Generalized confidence interval for an agreement between raters.


Bhaumik DK(1)(2), Shi H(2), Reda DJ(2), Sinha BK(3).
Author information:
(1)Department of Psychiatry, University of Illinois at Chicago, Chicago, Illinois, USA.
(2)CSPCC, Hines VA Hospital, Hines, Illinois, USA.
(3)Indian Statistical Institute, Kolkata, India.


Estimation and inference are two key components toward the solution of any statistical problem; however, the inferential issues of statistical assessment of agreement among two or more raters have not been well developed as compared to the development of estimation procedures in this area. The fundamental reason for this gap is the complex expression of the concordance correlation coefficient (CCC) that is frequently used in assessing agreement among raters.

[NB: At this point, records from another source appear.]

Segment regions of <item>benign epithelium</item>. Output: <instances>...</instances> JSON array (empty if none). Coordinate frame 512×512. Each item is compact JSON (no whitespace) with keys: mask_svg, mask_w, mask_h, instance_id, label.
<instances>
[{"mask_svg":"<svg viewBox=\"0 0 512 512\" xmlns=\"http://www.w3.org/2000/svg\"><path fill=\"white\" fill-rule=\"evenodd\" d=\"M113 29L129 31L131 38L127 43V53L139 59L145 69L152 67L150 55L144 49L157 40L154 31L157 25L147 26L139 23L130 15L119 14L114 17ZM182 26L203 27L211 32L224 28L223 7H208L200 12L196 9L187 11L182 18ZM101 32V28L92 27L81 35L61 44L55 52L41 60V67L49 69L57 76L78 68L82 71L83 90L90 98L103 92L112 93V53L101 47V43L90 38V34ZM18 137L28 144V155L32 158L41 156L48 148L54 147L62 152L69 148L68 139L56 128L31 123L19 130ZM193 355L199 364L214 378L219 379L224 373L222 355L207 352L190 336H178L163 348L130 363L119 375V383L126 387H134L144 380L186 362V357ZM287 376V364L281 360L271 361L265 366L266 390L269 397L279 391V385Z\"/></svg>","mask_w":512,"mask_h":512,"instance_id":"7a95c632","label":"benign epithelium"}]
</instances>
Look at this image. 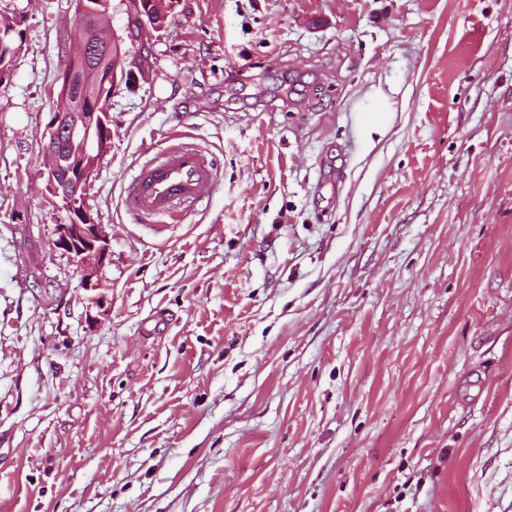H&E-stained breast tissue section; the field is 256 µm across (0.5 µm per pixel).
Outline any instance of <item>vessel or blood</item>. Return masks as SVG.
I'll list each match as a JSON object with an SVG mask.
<instances>
[{"label": "vessel or blood", "mask_w": 512, "mask_h": 512, "mask_svg": "<svg viewBox=\"0 0 512 512\" xmlns=\"http://www.w3.org/2000/svg\"><path fill=\"white\" fill-rule=\"evenodd\" d=\"M214 185V168L207 155L193 144L180 141L140 166L132 178L125 206L142 218L176 224L185 209Z\"/></svg>", "instance_id": "obj_1"}]
</instances>
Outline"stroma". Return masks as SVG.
<instances>
[{"instance_id":"35a3bbf8","label":"stroma","mask_w":512,"mask_h":512,"mask_svg":"<svg viewBox=\"0 0 512 512\" xmlns=\"http://www.w3.org/2000/svg\"><path fill=\"white\" fill-rule=\"evenodd\" d=\"M0 15V512H512V0H176L95 292L41 167L73 0ZM178 135L217 183L159 234L124 198ZM13 21H10L5 16H0V36L2 35L4 40V46L0 45V71L8 70L14 61L18 46L15 45L14 34L15 30L13 27Z\"/></svg>"}]
</instances>
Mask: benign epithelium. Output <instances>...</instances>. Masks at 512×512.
Here are the masks:
<instances>
[{"label":"benign epithelium","instance_id":"7a95c632","mask_svg":"<svg viewBox=\"0 0 512 512\" xmlns=\"http://www.w3.org/2000/svg\"><path fill=\"white\" fill-rule=\"evenodd\" d=\"M95 5L97 9L93 10L87 0H78L76 14L80 18H90L99 35L104 25L102 9L109 7V3L96 0ZM169 11L167 0H154V14L139 13L138 25L147 27L154 16L166 15ZM113 41L112 37L105 41L86 40L76 45L68 57L61 71L59 90L51 99L41 151L47 185L60 198L63 209L70 213L69 222L59 225L56 244L72 255L82 285L87 289L97 288L93 278L110 251L109 236L104 225L93 218L85 202L84 190L89 177L111 148L109 105L112 90L127 75L124 56L120 54L112 58ZM90 56L101 58L97 78L86 82L85 92L75 96L70 93L71 65ZM85 106L91 111H83ZM64 137L69 138L72 145L69 153L57 149L59 140Z\"/></svg>","mask_w":512,"mask_h":512}]
</instances>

Large sample-based statistical tests for CCC often fail to produce desired results for small samples. Hence, inferential procedures for small samples are urgently needed to evaluate agreement between raters. We argue that hypothesis testing of CCC has little value in practice due to the absence of a gold standard of agreement. In this article, we construct the generalized confidence interval (GCI) for CCC utilizing a bivariate normal distribution of measurements, and also develop a large sample-based confidence interval (LSCI). We establish satisfactory performance of GCI by providing the desired coverage probability (CP) via simulation. Results of GCI and LSCI are illustrated and compared with a data set of a recent study performed at U.S. Department of Veterans Affairs, Hines.